>> Begin

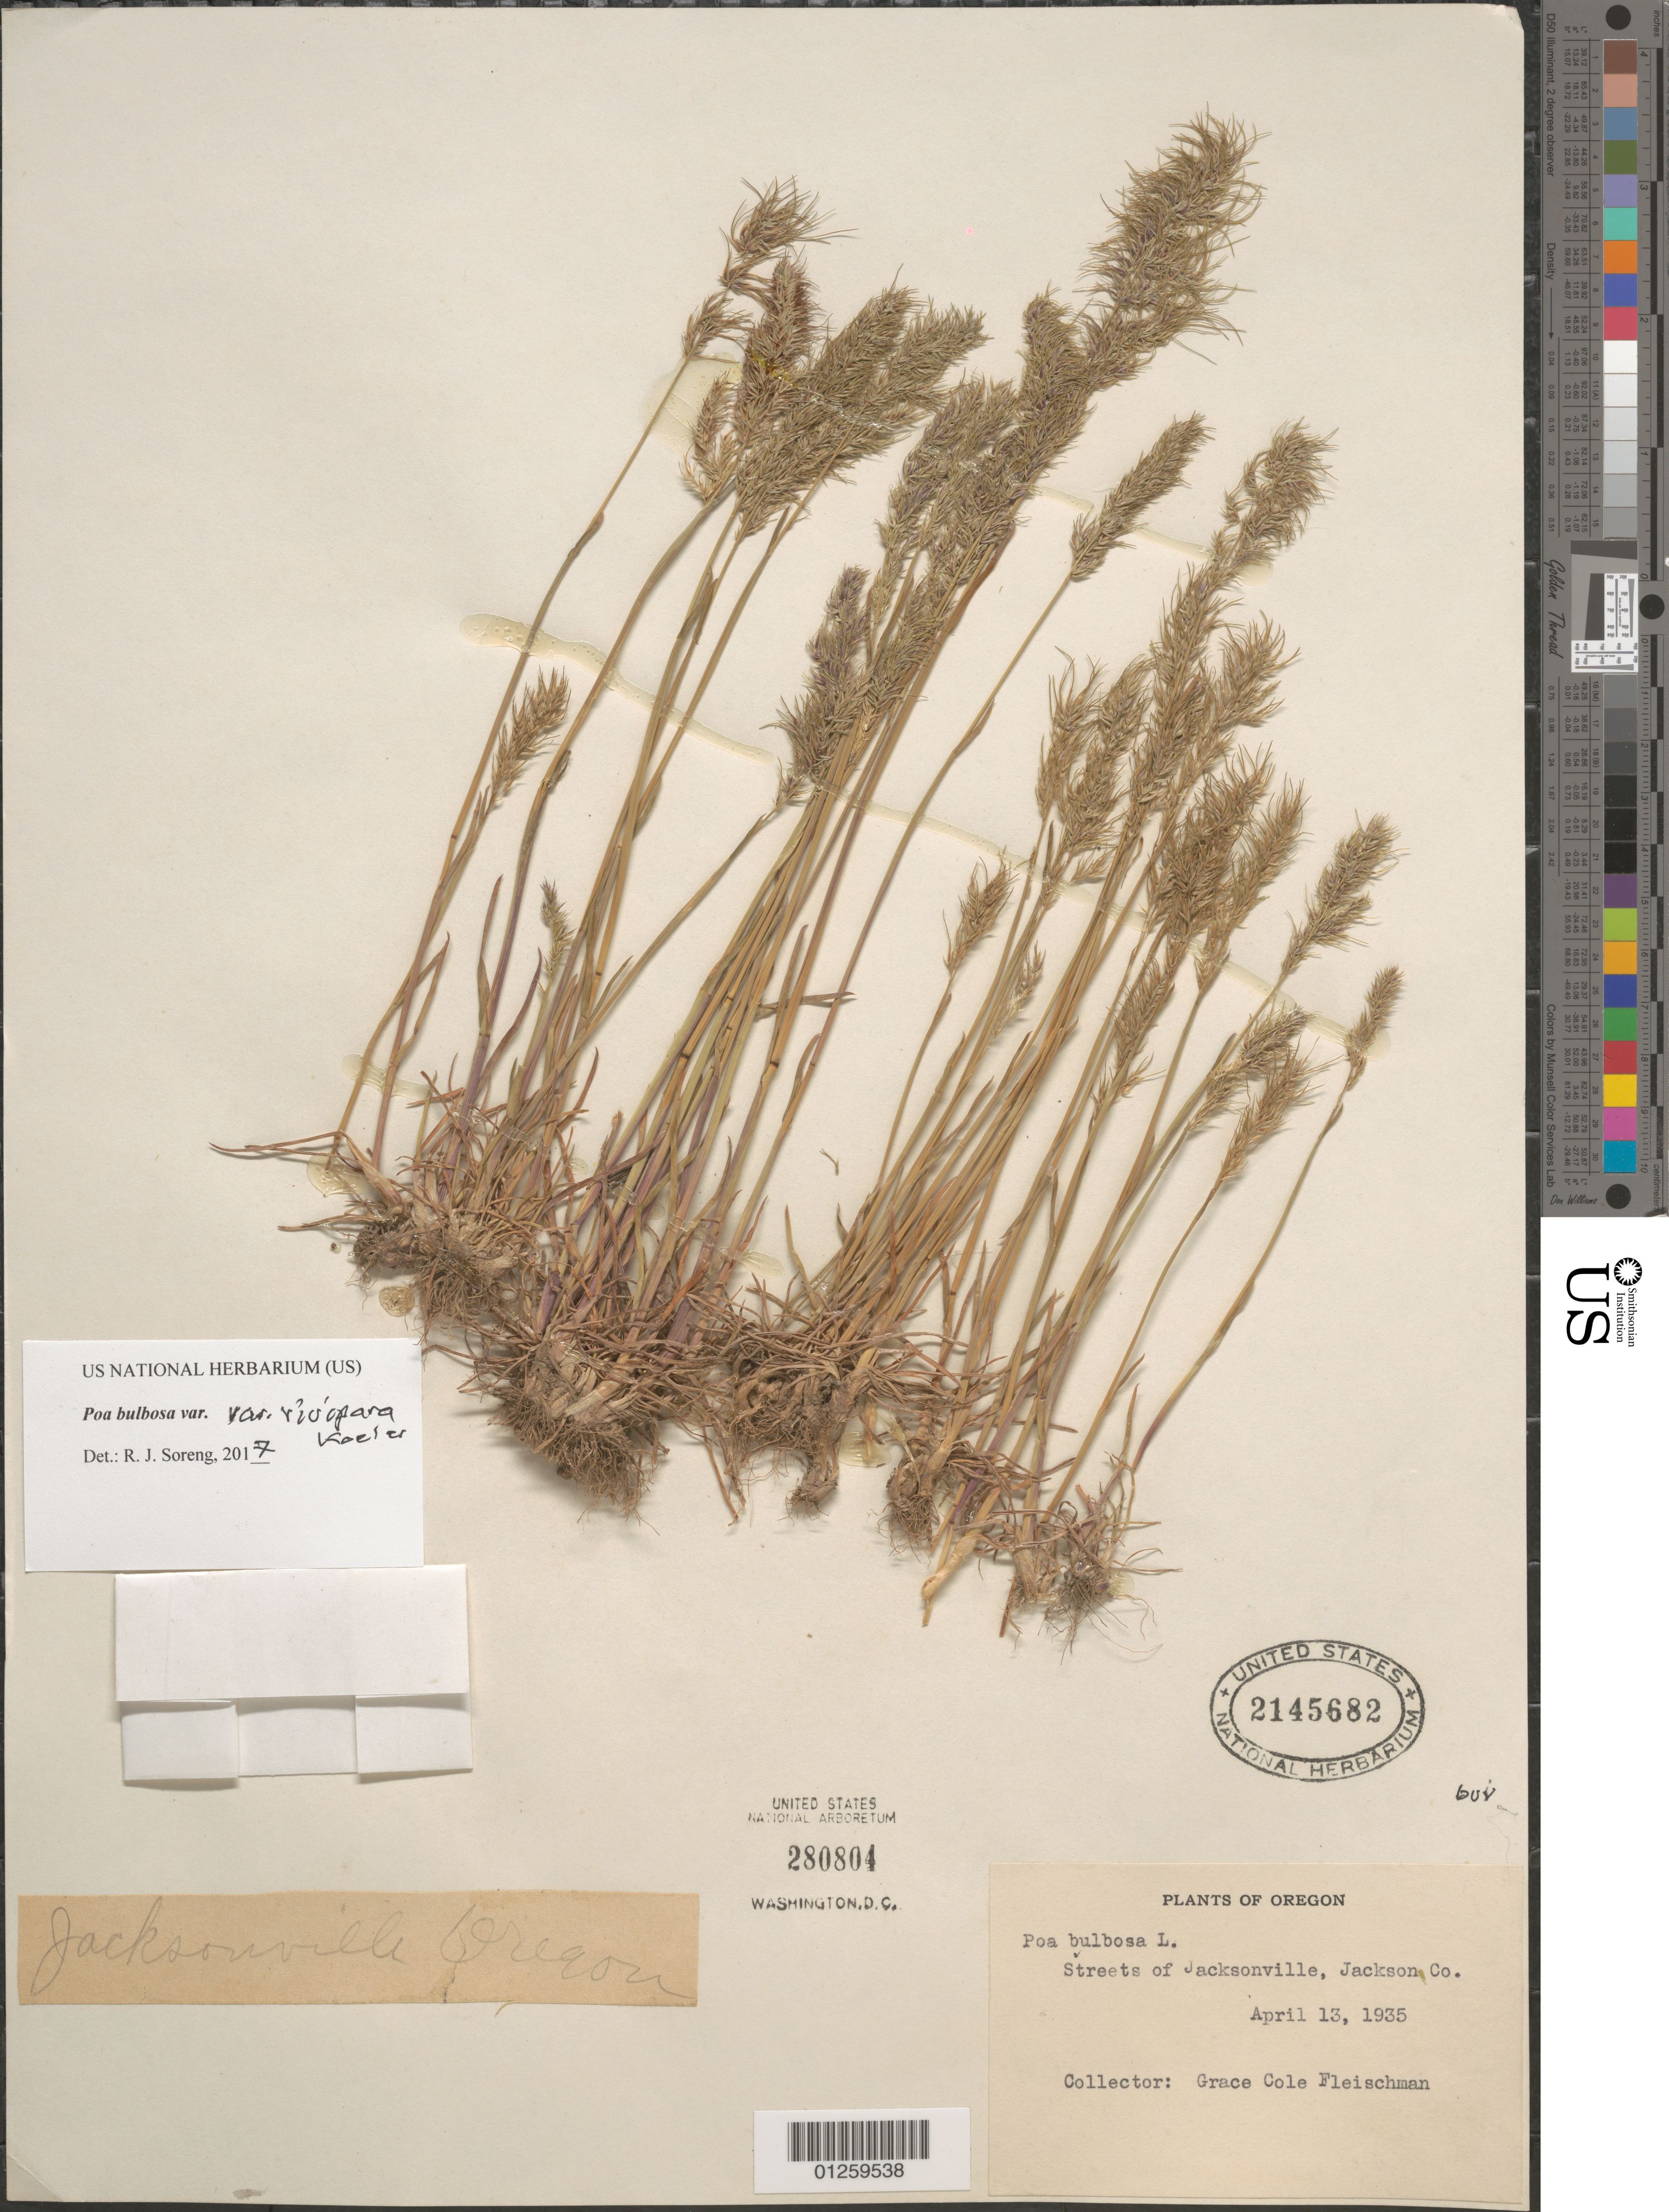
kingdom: Plantae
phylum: Tracheophyta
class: Liliopsida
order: Poales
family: Poaceae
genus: Poa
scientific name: Poa bulbosa subsp. bulbosa var. vivipara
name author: Koeler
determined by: Soreng, Robert J., Research Associate (BOT), Smithsonian Institution - National Museum of Natural History (UNITED STATES)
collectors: G. Fleischman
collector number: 280804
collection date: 1935-04-13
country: United States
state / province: Oregon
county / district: Jackson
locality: Streets of Jacksonville.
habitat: streets of Jacksonville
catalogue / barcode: US 2145682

>> End

SHORT PROBLEM: Return every line of the records above verbatim, omitting the pictures.

TASK OUTPUT:
kingdom: Plantae
phylum: Tracheophyta
class: Liliopsida
order: Poales
family: Poaceae
genus: Poa
scientific name: Poa bulbosa subsp. bulbosa var. vivipara
name author: Koeler
determined by: Soreng, Robert J., Research Associate (BOT), Smithsonian Institution - National Museum of Natural History (UNITED STATES)
collectors: G. Fleischman
collector number: 280804
collection date: 1935-04-13
country: United States
state / province: Oregon
county / district: Jackson
locality: Streets of Jacksonville.
habitat: streets of Jacksonville
catalogue / barcode: US 2145682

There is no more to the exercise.